1. For the Naive Bayes model, use grid search 5-fold cross-validation across different values of `alpha` to find the best model.

2. For the best value of `alpha`, compute the `f1_macro` score on the test set.
* What value of `alpha` did you obtain?
* What is the model's `f1_macro` score?

3. Repeat Exercise 1 and 2 for **random search** 5-fold cross validation across different values of `alpha`. Compute the `f1_macro` score on the test set.
* What value of `alpha` did you obtain?
* Did you get a better `f1_macro` score compared to grid search in Exercise 2?

In [4]:
best_grid_model = grid_search.best_estimator_
ypred_grid = best_grid_model.predict(Xtest)
report_grid = classification_report(ytest, ypred_grid, output_dict=True)
f1_macro_grid = report_grid['macro avg']['f1-score']

print("\n--- Results for Grid Search ---")
print("Best alpha (Grid Search):", grid_search.best_params_['nb__alpha'])
print("f1_macro score (Grid Search) on test set:", f1_macro_grid)

param_distributions = {
    'nb__alpha': uniform(loc=0.01, scale=10.0)
}

random_search = RandomizedSearchCV(pipeline, param_distributions, n_iter=100, cv=5, verbose=1, n_jobs=-1, random_state=42)
random_search.fit(Xtrain, ytrain)

print("\nBest parameters (Random Search):", random_search.best_params_)
print("Best cross-validation score (Random Search):", random_search.best_score_)

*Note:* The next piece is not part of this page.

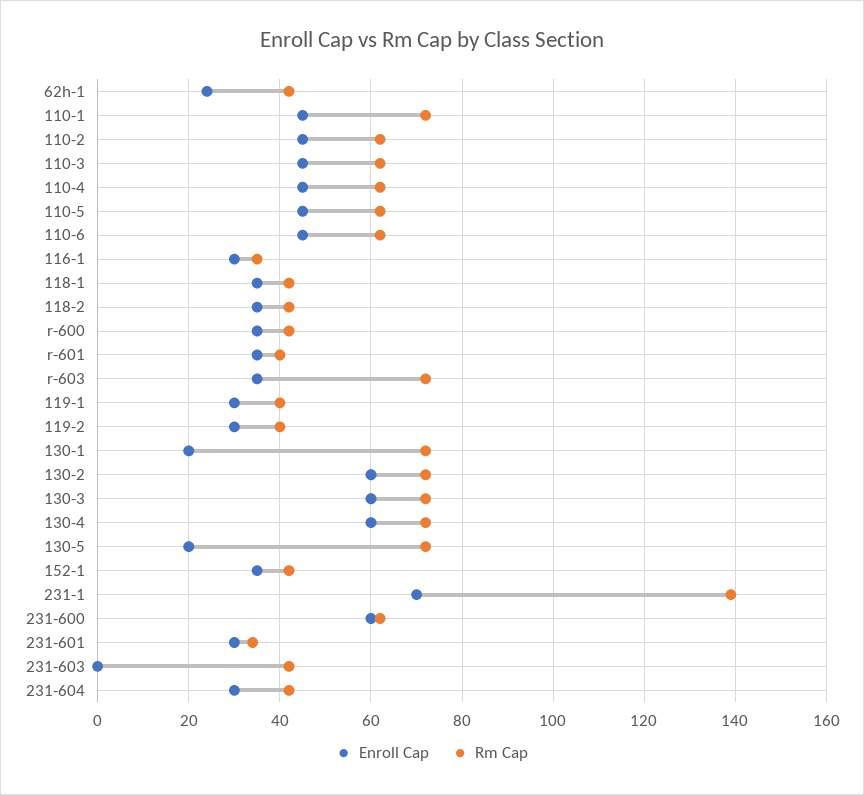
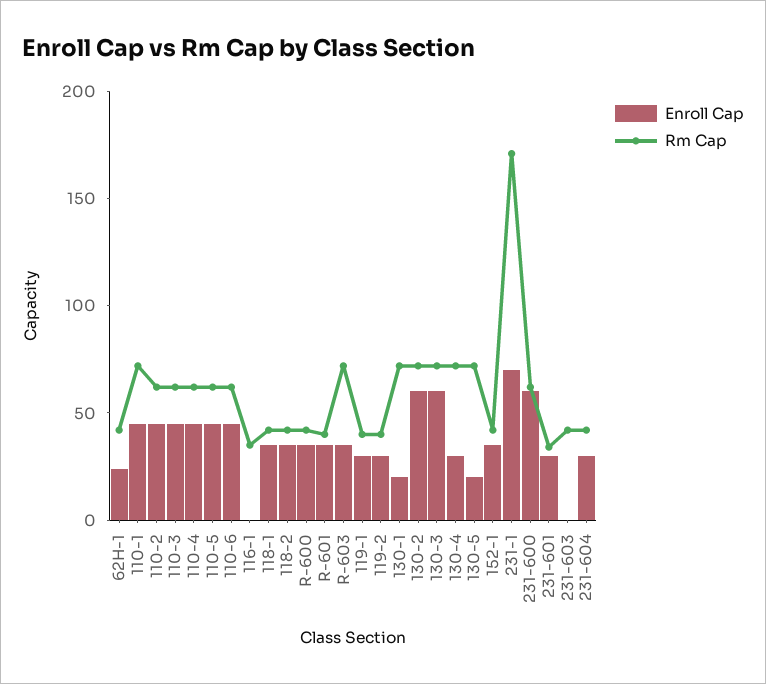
Enroll Cap, 116-1: 30 -> 0
Enroll Cap, 130-4: 60 -> 30
Rm Cap, 231-1: 140 -> 170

best_random_model = random_search.best_estimator_
ypred_random = best_random_model.predict(Xtest)
report_random = classification_report(ytest, ypred_random, output_dict=True)
f1_macro_random = report_random['macro avg']['f1-score']

print("\n--- Results for Random Search ---")
print("Best alpha (Random Search):", random_search.best_params_['nb__alpha'])
print("f1_macro score (Random Search) on test set:", f1_macro_random)

print("\n--- Comparison ---")
if f1_macro_random > f1_macro_grid:
    print("Random Search yielded a better f1_macro score.")
elif f1_macro_random < f1_macro_grid:
    print("Grid Search yielded a better f1_macro score.")
else:
    print("Both Grid Search and Random Search yielded the same f1_macro score.")



--- Results for Grid Search ---
Best alpha (Grid Search): 0.01
f1_macro score (Grid Search) on test set: 0.7725871193182322
Fitting 5 folds for each of 100 candidates, totalling 500 fits

Best parameters (Random Search): {'nb__alpha': np.float64(0.06522117123602399)}
Best cross-validation score (Random Search): 0.8223333333333335

--- Results for Random Search ---
Best alpha (Random Search): 0.06522117123602399
f1_macro score (Random Search) on test set: 0.7316444156628901

--- Comparison ---
Grid Search yielded a better f1_macro score.